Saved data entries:
========================================================================

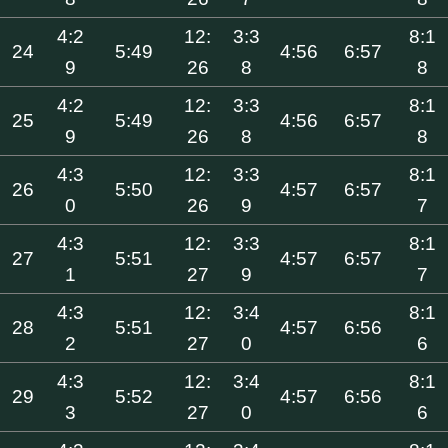
4:2
12:
3:3
8:1
24
5:49
4:56
6:57
9
26
8
8
4:2
12:
3:3
8:1
25
5:49
4:56
6:57
9
26
8
8
4:3
12:
3:3
8:1
26
5:50
4:57
6:57
0
26
9
7
4:3
12:
3:3
8:1
27
5:51
4:57
6:57
1
27
9
7
4:3
12:
3:4
8:1
28
5:51
4:57
6:56
2
27
0
6
4:3
12:
3:4
8:1
29
5:52
4:57
6:56
3
27
0
6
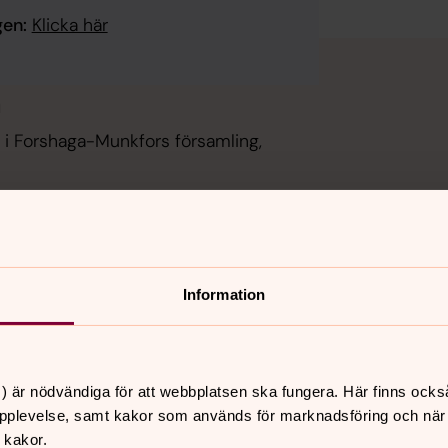
gen:
Klicka här
n
re i Forshaga-Munkfors församling,
Information
) är nödvändiga för att webbplatsen ska fungera. Här finns ocks
pplevelse, samt kakor som används för marknadsföring och när vi
 kakor.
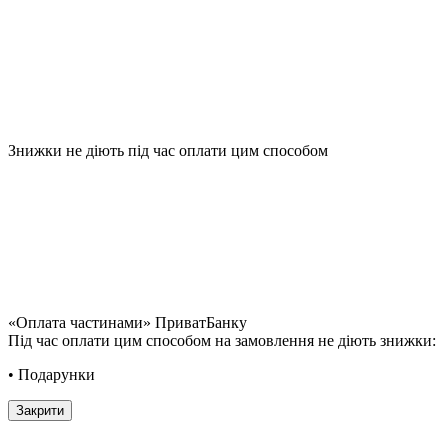
Знижки не діють під час оплати цим способом
«Оплата частинами» ПриватБанку
Під час оплати цим способом на замовлення не діють знижки:
• Подарунки
Закрити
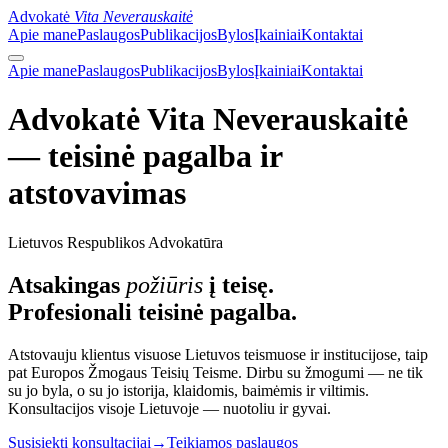
Advokatė
Vita Neverauskaitė
Apie mane
Paslaugos
Publikacijos
Bylos
Įkainiai
Kontaktai
Apie mane
Paslaugos
Publikacijos
Bylos
Įkainiai
Kontaktai
Advokatė Vita Neverauskaitė
— teisinė pagalba ir
atstovavimas
Lietuvos Respublikos Advokatūra
Atsakingas
požiūris
į teisę.
Profesionali teisinė pagalba.
Atstovauju klientus visuose Lietuvos teismuose ir institucijose, taip
pat Europos Žmogaus Teisių Teisme. Dirbu su žmogumi — ne tik
su jo byla, o su jo istorija, klaidomis, baimėmis ir viltimis.
Konsultacijos visoje Lietuvoje — nuotoliu ir gyvai.
Susisiekti konsultacijai
→
Teikiamos paslaugos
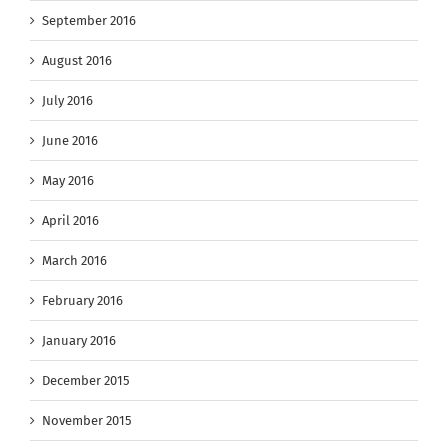
September 2016
August 2016
July 2016
June 2016
May 2016
April 2016
March 2016
February 2016
January 2016
December 2015
November 2015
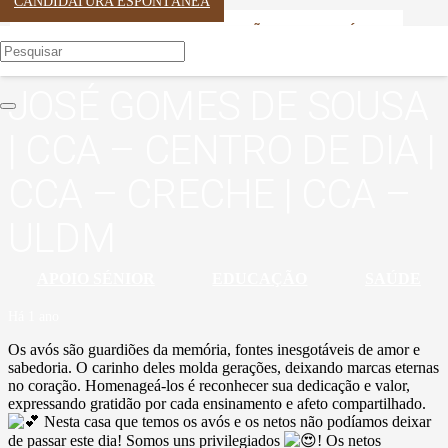
CANDIDATURA ESPONTÂNEA
GERAL
GERAL
APOIO SÉNIOR
GERAL
APOIO SÉNIOR
GERAL
EDUCAÇÃO
EDUCAÇÃO
SAÚDE
SAÚDE
ERPI – MONSENHOR
JOSÉ GOMES DE SOUSA
| CCA – CENTRO DE DIA |
CCA – CRECHE | CCA –
ULDM
APOIO SÉNIOR
EDUCAÇÃO
SAÚDE
Há 1 ano
Os avós são guardiões da memória, fontes inesgotáveis de amor e
sabedoria. O carinho deles molda gerações, deixando marcas eternas
no coração. Homenageá-los é reconhecer sua dedicação e valor,
expressando gratidão por cada ensinamento e afeto compartilhado.
Nesta casa que temos os avós e os netos não podíamos deixar
de passar este dia! Somos uns privilegiados
! Os netos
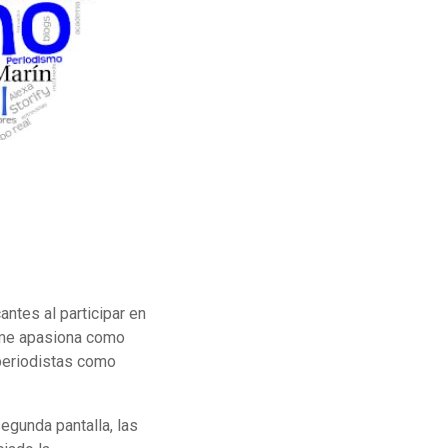
ntes al participar en
 me apasiona como
 periodistas como
egunda pantalla, las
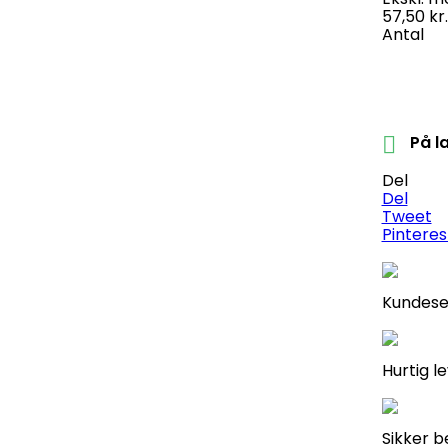
57,50 kr.
Antal
På l

Del
Del
Tweet
Pinteres
Kundeser
Hurtig l
Sikker b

========================================================================

◆ Exercise
Go through the data and show every line where "Advokatė" occurs.

◆ Solution
Advokatė
Advokatė Vita Neverauskaitė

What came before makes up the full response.